> **Excerpt**:

■ ■ ■ ■ ■ ■ ■

Convincing a harvester (was on SqF list)

Richard A. O'Keefe ok at cs.otago.ac.nz
Wed May 7 23:06:18 UTC 2003


Julian Fitzell <julian at beta4.com> wrote:
	I keep reading words to the effect of "people can just strip out what 
	they don't want".  But, no, we can't because we don't know where one 
	thing starts and the other ends.  If stripping everything out was so 
	easy, then this process that is taking months and months would already 
	be done.  I don't want to go through this 
	many-month-long-for-many-people process by myself every time I need to 
	strip down a clean image.  People who know what they're doing need to 
	carve up the packages so Joe Average doesn't have to.
	
I'm reminded of Interlisp.  More years ago than I care to remember,
I got my hands on the Interlisp sources (before it was Interlisp-D).
There wasn't any question of porting it, I just wanted to improve an
existing Lisp system (which was, IIRC, based on a very old BBN-Lisp
version).  So I sat down with the listing and started pulling.  Turned
out there was hardly anything I could extract beyond a few basic
list processing things like APPEND and REVERSE, because everything was
connected to everything else.  Someone at Xerox (I can no longer recall
who, so if you were the person and you're reading this list, thank you
very much because it really WAS helpful) sent me a report they'd done
on the Interlisp "kernel" (because they had faced the same problem).

■ ■ ■ ■ ■ ■ ■

> **What you will do**:
**1)** Reproduce the stretch of the message from "Julian Fitzell <julian" through "it was Interlisp-D)." word for word.
**2)** Which Lisp systems does the message mention by name?

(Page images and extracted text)
■ ■ ■ ■ ■ ■ ■

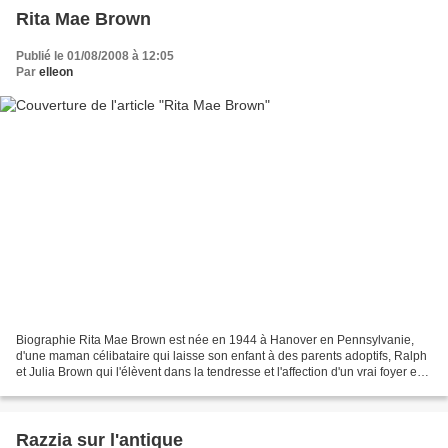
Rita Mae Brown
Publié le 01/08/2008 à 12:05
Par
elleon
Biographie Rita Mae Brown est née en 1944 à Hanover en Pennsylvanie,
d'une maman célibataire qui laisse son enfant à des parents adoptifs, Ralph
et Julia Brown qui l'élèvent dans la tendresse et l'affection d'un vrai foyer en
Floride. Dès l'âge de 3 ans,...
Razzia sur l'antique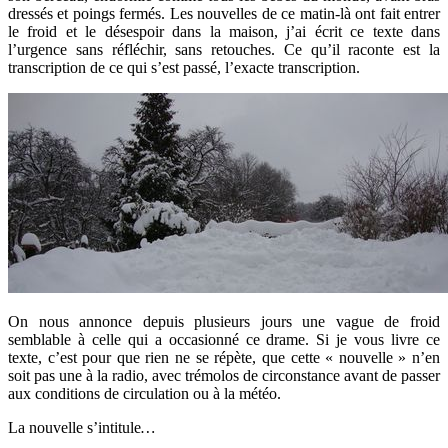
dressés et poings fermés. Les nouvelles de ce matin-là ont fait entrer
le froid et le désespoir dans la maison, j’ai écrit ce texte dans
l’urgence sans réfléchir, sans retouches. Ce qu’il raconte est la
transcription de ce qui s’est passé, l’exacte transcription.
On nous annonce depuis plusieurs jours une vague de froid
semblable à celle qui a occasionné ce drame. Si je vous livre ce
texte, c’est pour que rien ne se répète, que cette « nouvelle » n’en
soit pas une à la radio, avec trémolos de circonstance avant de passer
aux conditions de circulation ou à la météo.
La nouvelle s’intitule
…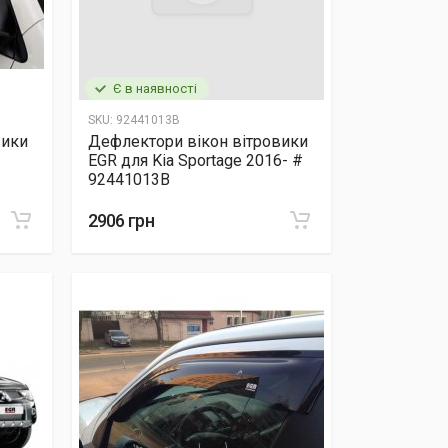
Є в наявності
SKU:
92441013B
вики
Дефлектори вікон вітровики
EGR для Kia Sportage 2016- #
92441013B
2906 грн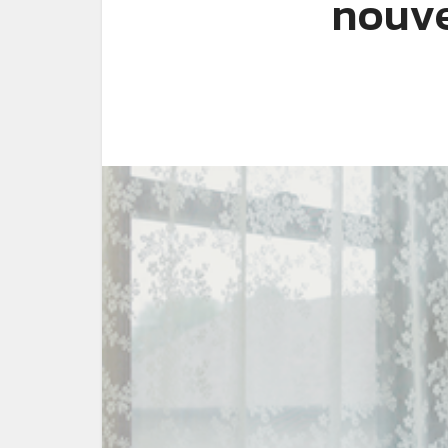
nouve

■ ■ ■ ■ ■ ■ ■

> **Answers to each task**:
**1)**
Julian Fitzell <julian at beta4.com> wrote:
	I keep reading words to the effect of "people can just strip out what 
	they don't want".  But, no, we can't because we don't know where one 
	thing starts and the other ends.  If stripping everything out was so 
	easy, then this process that is taking months and months would already 
	be done.  I don't want to go through this 
	many-month-long-for-many-people process by myself every time I need to 
	strip down a clean image.  People who know what they're doing need to 
	carve up the packages so Joe Average doesn't have to.
	
I'm reminded of Interlisp.  More years ago than I care to remember,
I got my hands on the Interlisp sources (before it was Interlisp-D).

**2)** Interlisp, Interlisp-D, BBN-Lisp